Sous l’influence des rayons solaires, qui acquéraient une force vivifiante, la flore commença à se manifester dans une certaine mesure. La prairie voisine de l’enceinte, entièrement dépouillée du manteau blanc de l’hiver, montrait son tapis d’un vert pâle. Dans le bois des hêtres antarctiques, on aurait même eu plaisir à s’étendre sous les frondaisons nouvelles. Le ruisseau largement alimenté coulait à pleins bords jusqu’à la crique. Les mousses, les lichens reparaissaient au pied des arbres et tapissaient le flanc des roches, de même que ces cochléarias si efficaces contre les affections scorbutiques. Enfin, si ce n’était pas le printemps – ce joli mot n’a pas cours en Magellanie – c’était l’été qui pour quelques semaines encore régnait sur l’extrême limite du continent américain.

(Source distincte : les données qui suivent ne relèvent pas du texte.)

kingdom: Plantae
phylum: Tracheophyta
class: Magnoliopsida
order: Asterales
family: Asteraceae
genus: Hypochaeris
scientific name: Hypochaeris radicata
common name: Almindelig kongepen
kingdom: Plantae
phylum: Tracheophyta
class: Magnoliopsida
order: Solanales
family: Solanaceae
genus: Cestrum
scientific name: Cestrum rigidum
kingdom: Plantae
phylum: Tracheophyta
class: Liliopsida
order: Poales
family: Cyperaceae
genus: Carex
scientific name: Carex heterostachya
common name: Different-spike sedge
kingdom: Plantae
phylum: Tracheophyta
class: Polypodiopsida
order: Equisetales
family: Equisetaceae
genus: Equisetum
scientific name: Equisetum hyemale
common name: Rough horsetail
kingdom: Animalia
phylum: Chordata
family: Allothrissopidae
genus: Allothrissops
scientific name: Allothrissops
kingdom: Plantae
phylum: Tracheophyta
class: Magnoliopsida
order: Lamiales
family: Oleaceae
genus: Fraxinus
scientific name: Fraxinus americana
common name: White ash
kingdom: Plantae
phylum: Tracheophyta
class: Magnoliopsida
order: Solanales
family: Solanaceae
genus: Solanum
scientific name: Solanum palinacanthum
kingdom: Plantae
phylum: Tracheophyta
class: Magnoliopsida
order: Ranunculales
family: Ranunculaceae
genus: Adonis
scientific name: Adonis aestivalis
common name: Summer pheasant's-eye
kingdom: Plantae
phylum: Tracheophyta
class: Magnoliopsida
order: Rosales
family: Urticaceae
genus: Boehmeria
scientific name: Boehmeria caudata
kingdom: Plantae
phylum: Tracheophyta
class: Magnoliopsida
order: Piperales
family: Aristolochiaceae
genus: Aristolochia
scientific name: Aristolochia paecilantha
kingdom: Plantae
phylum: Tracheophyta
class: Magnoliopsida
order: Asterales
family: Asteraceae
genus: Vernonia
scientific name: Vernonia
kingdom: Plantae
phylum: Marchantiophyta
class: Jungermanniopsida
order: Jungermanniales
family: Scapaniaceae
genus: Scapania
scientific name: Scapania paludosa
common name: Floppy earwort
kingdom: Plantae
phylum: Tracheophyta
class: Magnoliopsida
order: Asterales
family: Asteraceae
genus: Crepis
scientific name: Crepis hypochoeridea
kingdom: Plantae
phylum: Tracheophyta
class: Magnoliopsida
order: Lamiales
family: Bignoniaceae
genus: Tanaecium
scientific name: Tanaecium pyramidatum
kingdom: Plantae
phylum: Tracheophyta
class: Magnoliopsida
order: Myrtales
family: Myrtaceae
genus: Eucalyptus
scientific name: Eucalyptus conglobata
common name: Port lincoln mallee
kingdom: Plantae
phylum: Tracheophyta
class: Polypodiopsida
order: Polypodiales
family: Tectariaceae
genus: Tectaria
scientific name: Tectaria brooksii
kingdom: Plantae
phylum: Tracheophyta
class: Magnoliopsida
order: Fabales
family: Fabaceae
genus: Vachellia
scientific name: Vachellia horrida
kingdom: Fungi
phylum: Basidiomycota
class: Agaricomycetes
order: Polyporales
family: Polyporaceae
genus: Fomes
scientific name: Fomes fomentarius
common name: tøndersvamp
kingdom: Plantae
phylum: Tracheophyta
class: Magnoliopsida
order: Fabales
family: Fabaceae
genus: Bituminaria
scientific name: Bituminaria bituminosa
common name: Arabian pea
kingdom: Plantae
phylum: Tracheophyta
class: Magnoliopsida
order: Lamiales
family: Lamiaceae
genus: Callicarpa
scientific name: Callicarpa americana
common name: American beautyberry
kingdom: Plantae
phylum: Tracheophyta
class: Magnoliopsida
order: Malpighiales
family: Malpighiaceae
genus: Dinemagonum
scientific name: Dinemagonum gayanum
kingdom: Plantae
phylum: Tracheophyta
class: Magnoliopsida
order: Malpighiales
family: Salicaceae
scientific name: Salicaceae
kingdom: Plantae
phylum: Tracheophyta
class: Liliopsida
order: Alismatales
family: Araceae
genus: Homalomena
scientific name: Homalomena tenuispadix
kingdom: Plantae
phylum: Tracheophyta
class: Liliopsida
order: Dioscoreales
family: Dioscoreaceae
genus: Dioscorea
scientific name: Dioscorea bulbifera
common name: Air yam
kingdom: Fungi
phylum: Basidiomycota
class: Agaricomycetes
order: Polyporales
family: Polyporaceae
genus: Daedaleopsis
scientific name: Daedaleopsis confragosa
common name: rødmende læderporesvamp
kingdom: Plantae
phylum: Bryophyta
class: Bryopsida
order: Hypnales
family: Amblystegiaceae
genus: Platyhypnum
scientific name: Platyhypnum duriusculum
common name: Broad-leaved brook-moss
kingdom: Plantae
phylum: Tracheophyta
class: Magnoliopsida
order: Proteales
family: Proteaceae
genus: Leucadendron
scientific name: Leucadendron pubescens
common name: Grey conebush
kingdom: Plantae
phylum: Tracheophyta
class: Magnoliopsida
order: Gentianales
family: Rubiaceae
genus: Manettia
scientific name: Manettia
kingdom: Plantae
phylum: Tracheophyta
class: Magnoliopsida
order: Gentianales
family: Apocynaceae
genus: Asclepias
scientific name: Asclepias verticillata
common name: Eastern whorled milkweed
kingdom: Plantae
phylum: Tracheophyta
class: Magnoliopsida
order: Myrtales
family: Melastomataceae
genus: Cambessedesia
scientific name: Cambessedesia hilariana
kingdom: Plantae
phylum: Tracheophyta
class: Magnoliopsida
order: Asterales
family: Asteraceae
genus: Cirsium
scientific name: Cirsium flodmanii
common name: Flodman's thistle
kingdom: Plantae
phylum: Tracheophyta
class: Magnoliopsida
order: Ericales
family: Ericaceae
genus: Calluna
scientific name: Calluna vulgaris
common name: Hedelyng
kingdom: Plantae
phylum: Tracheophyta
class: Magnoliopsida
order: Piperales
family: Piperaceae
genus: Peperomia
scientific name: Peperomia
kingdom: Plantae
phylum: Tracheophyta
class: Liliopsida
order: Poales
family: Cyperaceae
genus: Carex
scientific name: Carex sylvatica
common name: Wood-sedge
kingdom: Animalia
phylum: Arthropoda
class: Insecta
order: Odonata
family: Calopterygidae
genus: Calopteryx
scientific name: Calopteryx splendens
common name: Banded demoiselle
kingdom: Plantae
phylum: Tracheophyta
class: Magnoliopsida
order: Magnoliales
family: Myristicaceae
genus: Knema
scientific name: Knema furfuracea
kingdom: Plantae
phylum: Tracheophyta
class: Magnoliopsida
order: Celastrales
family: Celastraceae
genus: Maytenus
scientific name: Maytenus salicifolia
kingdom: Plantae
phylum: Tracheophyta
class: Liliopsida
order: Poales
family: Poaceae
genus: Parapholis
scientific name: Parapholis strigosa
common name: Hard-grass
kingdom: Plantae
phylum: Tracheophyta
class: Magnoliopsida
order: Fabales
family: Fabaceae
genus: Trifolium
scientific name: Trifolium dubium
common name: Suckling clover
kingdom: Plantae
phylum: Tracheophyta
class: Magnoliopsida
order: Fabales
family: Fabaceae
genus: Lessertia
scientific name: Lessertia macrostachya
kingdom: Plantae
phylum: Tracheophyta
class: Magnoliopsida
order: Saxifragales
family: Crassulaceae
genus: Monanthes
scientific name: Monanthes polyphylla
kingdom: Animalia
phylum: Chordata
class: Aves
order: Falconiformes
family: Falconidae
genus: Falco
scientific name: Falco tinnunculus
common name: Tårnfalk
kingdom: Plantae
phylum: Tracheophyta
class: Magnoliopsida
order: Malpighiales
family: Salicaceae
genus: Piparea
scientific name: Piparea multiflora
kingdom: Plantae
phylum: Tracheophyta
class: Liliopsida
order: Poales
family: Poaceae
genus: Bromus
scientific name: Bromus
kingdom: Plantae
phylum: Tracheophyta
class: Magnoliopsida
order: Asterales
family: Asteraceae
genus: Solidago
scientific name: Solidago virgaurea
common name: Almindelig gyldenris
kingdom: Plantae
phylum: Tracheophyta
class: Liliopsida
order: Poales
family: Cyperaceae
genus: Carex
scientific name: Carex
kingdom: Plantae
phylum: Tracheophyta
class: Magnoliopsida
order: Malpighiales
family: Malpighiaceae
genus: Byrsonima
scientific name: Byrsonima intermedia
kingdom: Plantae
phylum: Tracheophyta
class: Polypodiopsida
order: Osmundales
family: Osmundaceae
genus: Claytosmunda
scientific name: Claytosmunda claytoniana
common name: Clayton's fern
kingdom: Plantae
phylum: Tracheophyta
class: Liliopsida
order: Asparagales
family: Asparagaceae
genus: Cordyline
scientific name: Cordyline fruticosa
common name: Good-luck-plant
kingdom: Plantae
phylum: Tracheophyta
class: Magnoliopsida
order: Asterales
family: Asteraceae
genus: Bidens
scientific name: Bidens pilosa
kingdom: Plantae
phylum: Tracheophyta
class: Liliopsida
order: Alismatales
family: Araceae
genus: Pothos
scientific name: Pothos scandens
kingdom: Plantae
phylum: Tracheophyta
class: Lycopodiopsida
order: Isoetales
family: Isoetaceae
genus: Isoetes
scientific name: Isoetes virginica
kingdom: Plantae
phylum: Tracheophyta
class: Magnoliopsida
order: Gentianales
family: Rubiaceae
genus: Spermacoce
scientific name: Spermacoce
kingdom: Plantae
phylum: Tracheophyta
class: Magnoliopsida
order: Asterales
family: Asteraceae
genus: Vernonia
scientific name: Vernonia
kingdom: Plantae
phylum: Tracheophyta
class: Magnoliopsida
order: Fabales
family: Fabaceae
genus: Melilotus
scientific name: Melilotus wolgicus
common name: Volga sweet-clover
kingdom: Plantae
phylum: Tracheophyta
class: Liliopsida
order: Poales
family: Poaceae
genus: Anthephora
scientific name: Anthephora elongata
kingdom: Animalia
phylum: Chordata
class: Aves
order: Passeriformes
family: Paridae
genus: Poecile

Cette journée finie, avant que le moment ne fût venu d’allumer le phare, Vasquez, Felipe et Moriz, assis tous trois sur le balcon circulaire qui régnait autour de la lanterne, causaient suivant leur habitude, et tout naturellement le gardien-chef dirigeait et entretenait la conversation.
« Eh bien, garçons, dit-il après avoir consciencieusement bourré sa pipe – exemple qui fut suivi par les deux autres – cette nouvelle existence ?… commencez-vous à vous y faire ?
– Bien sûr, Vasquez, répondit Felipe. Ce n’est point en si peu de temps que l’on peut avoir grand ennui ni grande fatigue.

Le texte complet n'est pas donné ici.